# Gardasee - Wie ist das Wetter im Oktober?



## LaPalma (9. August 2007)

Hallo,

hat jemand von Euch schon Erfahrungen mit dem Wetter in Tobole / Riva / Arco im Oktober gemacht?

Laut den Klimatabellen ist es im Vergleich zum September ein extremer Temperaturabsturz.

Kann das sein?

Danke


LaPalma


----------



## cvey (9. August 2007)

Servus!

Ich bin Anfang Oktober immer geschäftlich am südlichen Gardasee bzw. in Verona. Dort habe ich schon bestes Sommerwetter bei bis zu 25 °C erlebt, aber auch deutsches Novemberwetter bei 10 °C. Von extremen Temperaturabfall gegenüber September will ich aber mal noch nicht reden.
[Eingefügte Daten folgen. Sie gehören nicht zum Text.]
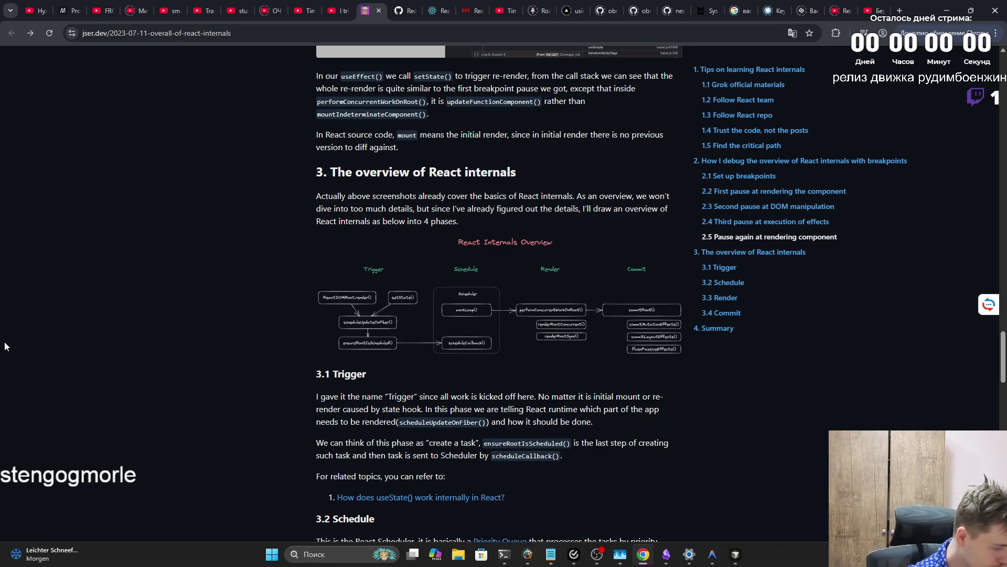
pyautogui.press('alt+Tab')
In den Gardaseebergen kann das natürlich schon anders aussehen.


----------



## MTB-News.de




----------



## LaPalma (9. August 2007)

cvey schrieb:


> Servus!
> Dort habe ich schon bestes Sommerwetter bei bis zu 25 °C erlebt, aber auch deutsches Novemberwetter bei 10 °C.
> 
> In den Gardaseebergen kann das natürlich schon anders aussehen.



Danke.

In den meisten Klimatabellen ist der Oktober mit dem November zusammengefasst. Das ist natürlich Bullshit.

Aber während der September noch mit einer Durchschnittstemperartur von 22° C angegeben wird, liegt der Durchschnitt im Oktober nur noch bei 15° C.
Im Vergleich dazu der Mai bei 20° C. Das mag ich gar nicht glauben.

Natürlich ist auch das Bergwetter nicht uninterssant.
Wer war denn schon einmal zum biken dort im Oktober?

LaPalma


----------



## Enduro (9. August 2007)

ich gehe eigentlich immer im Oktober an den Gardasee: wenig Leute und gutes Bikewetter (meistens). Natürlich kann es gerade in der Höhe kühler sein, schön zum fahren in leichter langärmliger Kleidung
auf meiner HP kannst Du die Bilder ansehen Gardasee = Oktober


----------



## kritimani (9. August 2007)

griass di laPalma,

13.10.2006 9:55 riva 26 grad 13:15 passo rocchetta 1200m 32 grad.
musst halt a bisserl was von den gradwerten abziehen da mit hac4 gemessen. ich weiss ja nicht wie empfindlich der sensor auf körperwärme und direkte sonneneinstrahlung auf das gehäuse reagiert.

die aermlinge blieben jedenfalls genauso wie der windbreaker im rucksack. 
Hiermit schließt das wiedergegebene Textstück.